Valoriser l’intelligence pratique
Editorial paru dans Tracés n°22/2012
Ingénieurs et architectes ne font pas exception à la règle : comme la société dans son ensemble, ils sont confrontés à des modifications toujours plus rapides et diverses des conditions dans lesquelles ils ont à exercer leur profession. Renforcement des contraintes légales, exigences environnementales et développement durable passent souvent par des innovations qui imposent un élargissement du cadre des connaissances requises, ce qui va en général de pair avec un accroissement de la complexité organisationnelle des projets. Indirectement, ces changements se traduisent par une réduction du temps à disposition pour ce qui fait l’essence et le sel de nos professions : étudier, concevoir et, surtout, mettre en place de nouvelles solutions techniques issues des découvertes scientifiques. Bien qu’essentiel pour obtenir des résultats probants, le soin accordé à la réalisation est néanmoins souvent insuffisant, ceci pour diverses raisons.
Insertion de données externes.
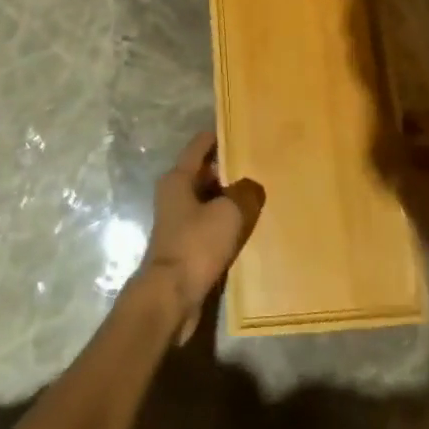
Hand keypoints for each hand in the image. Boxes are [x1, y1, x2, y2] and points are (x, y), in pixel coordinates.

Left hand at [137, 132, 264, 343]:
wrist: (170, 298)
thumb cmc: (196, 245)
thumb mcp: (229, 213)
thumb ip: (245, 193)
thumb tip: (251, 187)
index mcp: (178, 178)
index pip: (199, 146)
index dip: (219, 136)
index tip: (240, 130)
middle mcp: (174, 195)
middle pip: (204, 173)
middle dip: (228, 169)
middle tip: (258, 165)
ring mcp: (177, 222)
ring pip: (207, 201)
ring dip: (228, 199)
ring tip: (257, 196)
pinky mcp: (184, 247)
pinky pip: (208, 226)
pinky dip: (224, 224)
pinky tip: (245, 229)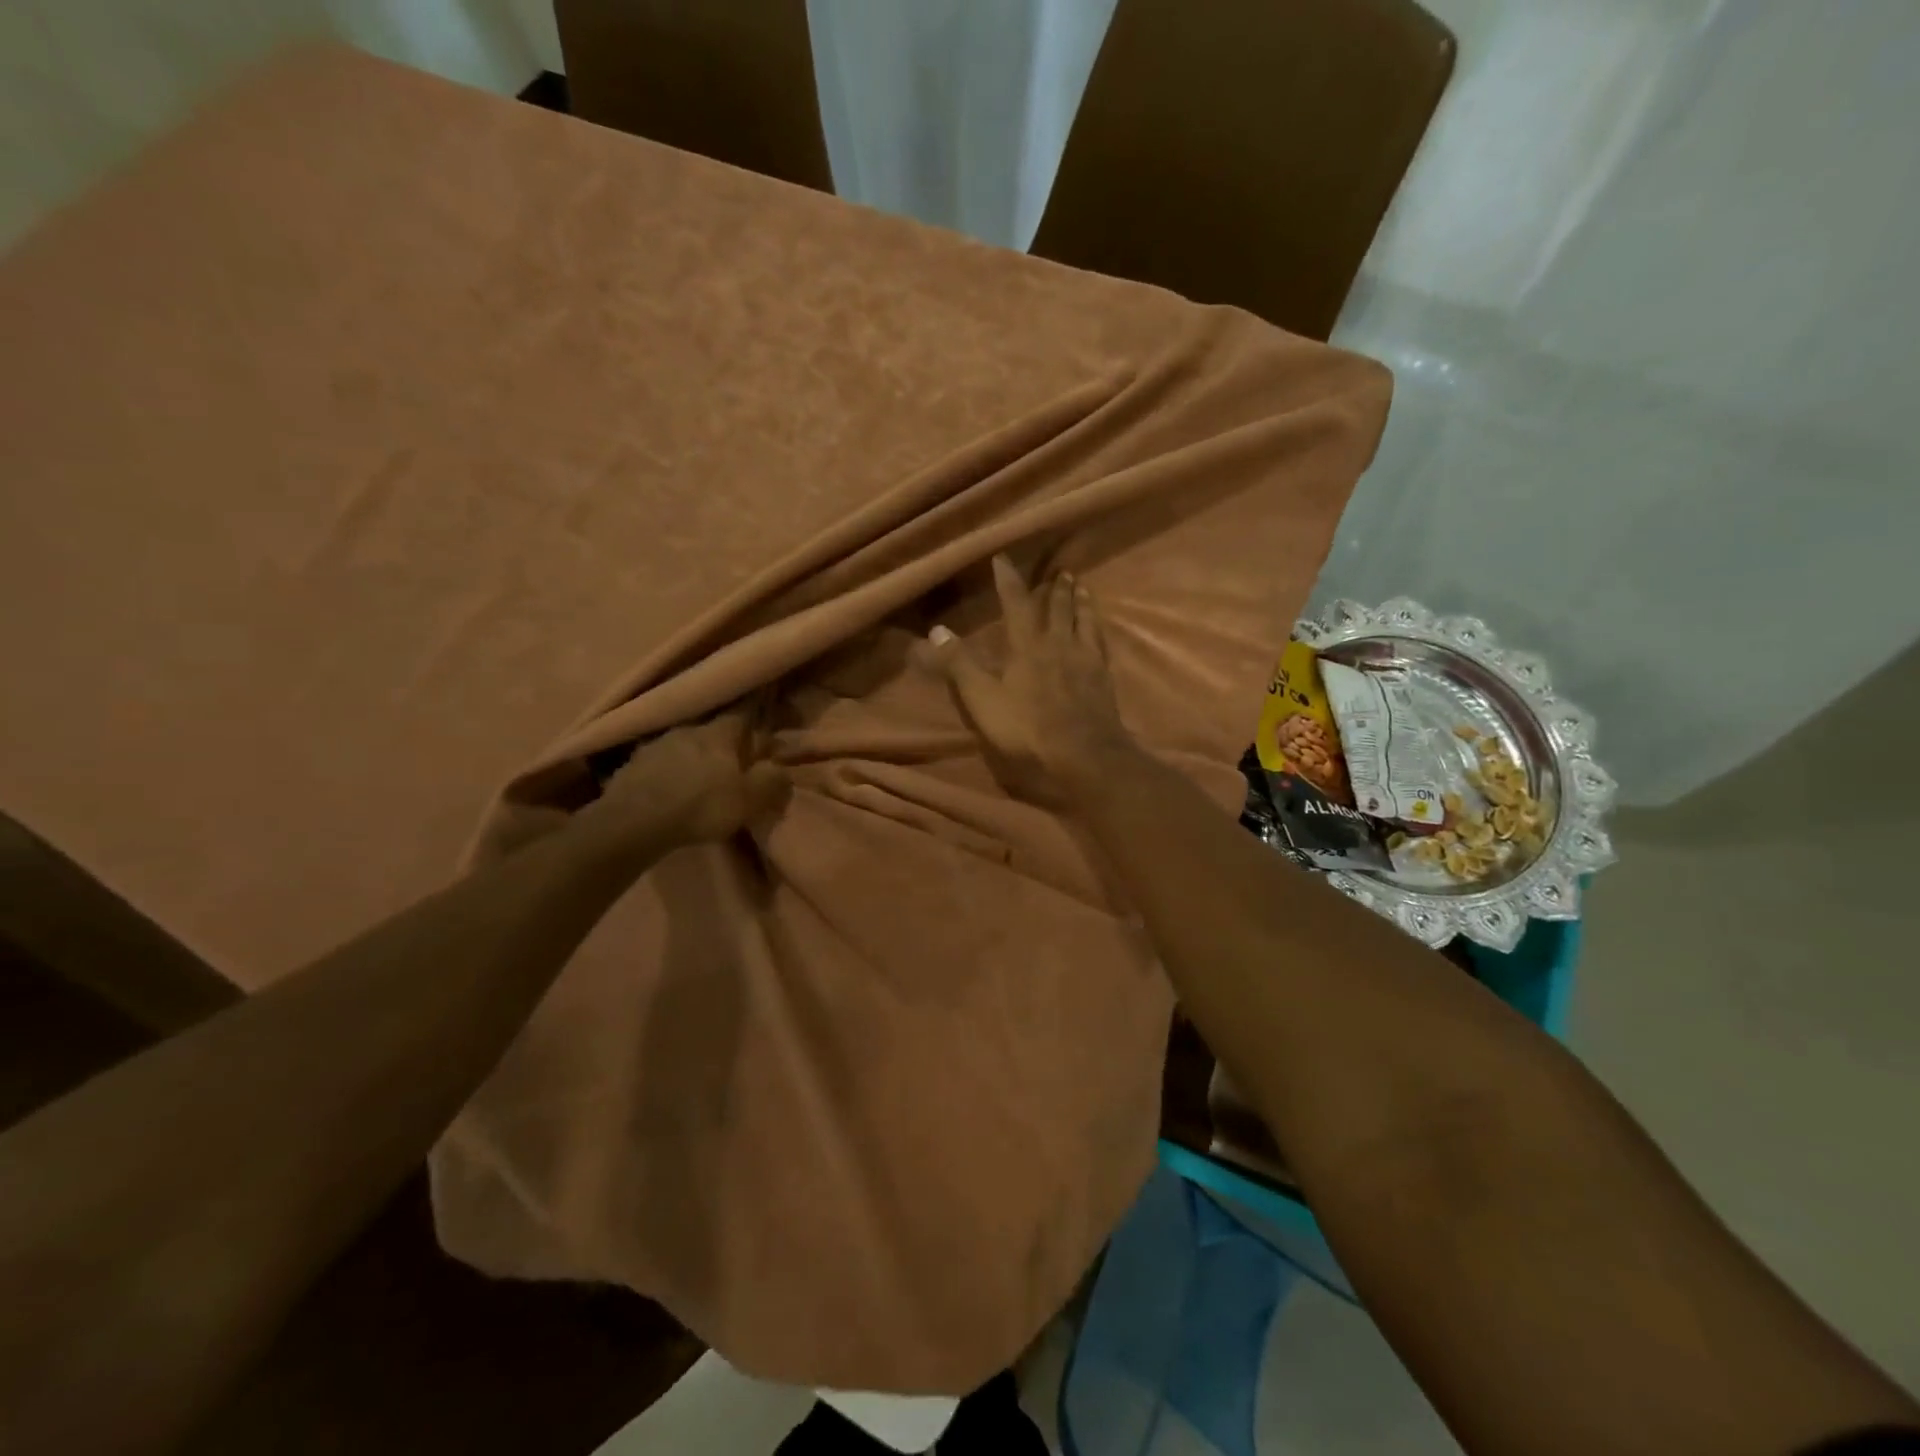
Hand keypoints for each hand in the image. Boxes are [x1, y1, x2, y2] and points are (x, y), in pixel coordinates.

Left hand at [573, 711, 790, 857]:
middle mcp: (686, 729)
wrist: (634, 823)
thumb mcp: (749, 799)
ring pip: (681, 745)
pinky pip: (657, 763)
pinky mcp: (631, 766)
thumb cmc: (700, 806)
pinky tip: (668, 787)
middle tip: (730, 756)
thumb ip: (771, 781)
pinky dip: (666, 772)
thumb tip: (781, 770)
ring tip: (696, 775)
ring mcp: (654, 745)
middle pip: (709, 729)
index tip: (762, 708)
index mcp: (718, 733)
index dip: (754, 710)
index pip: (742, 712)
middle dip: (721, 741)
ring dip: (691, 756)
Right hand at [922, 555, 1134, 808]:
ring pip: (1084, 621)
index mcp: (1027, 646)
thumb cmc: (1027, 727)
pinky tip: (1099, 631)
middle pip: (1058, 609)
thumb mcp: (983, 699)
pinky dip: (1098, 629)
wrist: (1084, 753)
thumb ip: (960, 665)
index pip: (1016, 604)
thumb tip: (936, 630)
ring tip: (1082, 587)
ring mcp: (1085, 660)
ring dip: (1081, 602)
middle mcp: (1059, 644)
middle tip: (1059, 572)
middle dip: (1054, 589)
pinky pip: (1101, 644)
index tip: (1003, 558)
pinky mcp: (1103, 679)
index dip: (1008, 580)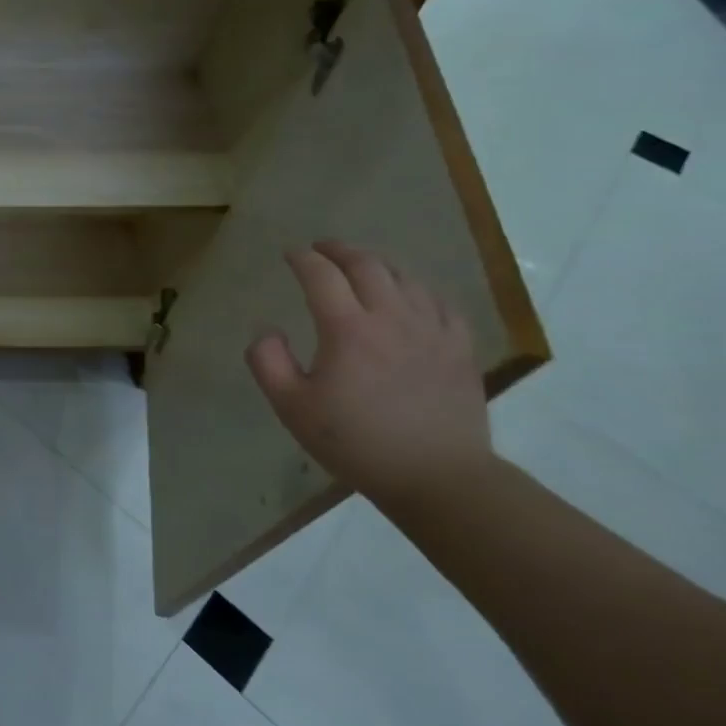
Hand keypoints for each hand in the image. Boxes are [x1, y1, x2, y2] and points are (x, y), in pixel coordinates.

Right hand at [244, 240, 491, 508]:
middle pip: (366, 265)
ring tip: (361, 267)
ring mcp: (432, 330)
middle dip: (339, 250)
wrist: (438, 477)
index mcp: (347, 329)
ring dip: (377, 264)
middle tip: (321, 248)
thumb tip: (266, 330)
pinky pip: (439, 301)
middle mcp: (391, 318)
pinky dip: (416, 289)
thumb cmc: (357, 442)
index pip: (321, 275)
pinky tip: (409, 296)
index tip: (289, 254)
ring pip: (405, 277)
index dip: (302, 259)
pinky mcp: (459, 348)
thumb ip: (267, 362)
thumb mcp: (292, 407)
Tout d’abord, les décideurs refusent encore trop souvent d’assumer les frais nécessaires pour s’assurer l’encadrement d’experts compétents : en maintenant la primauté du prix pour l’attribution des prestations intellectuelles, ils refusent d’admettre que la spécialisation a un coût et considèrent tous les mandataires comme égaux.
Ensuite, ce n’est probablement pas le manque d’expertise des mandataires qui est le principal obstacle à une implantation réussie des nouveautés techniques, mais plutôt la connaissance lacunaire, du côté des exécutants, des exigences spécifiques à leur mise en place. Alors que l’on parle de la revalorisation impérative des formations non universitaires auprès des jeunes, le vrai problème qui se pose aujourd’hui et qui ne concerne pas que la construction tient à la difficulté de dispenser un enseignement dans des domaines pointus sans passer par la maîtrise d’outils théoriques trop complexes. En d’autres termes, sachant qu’il est vain de vouloir expliquer les choses par des équations ou en utilisant des lois physiques sous forme mathématique à des gens pour qui ces concepts sont incompréhensibles, il conviendrait d’utiliser un langage qui s’ancre dans la réalité et qui, sans négliger les acquis théoriques, intègre aussi l’intelligence pratique issue du terrain. En souhaitant que l’invention de ce langage, en associant et confrontant intelligences pratique et théorique, contribue à revaloriser certaines formations auprès des jeunes.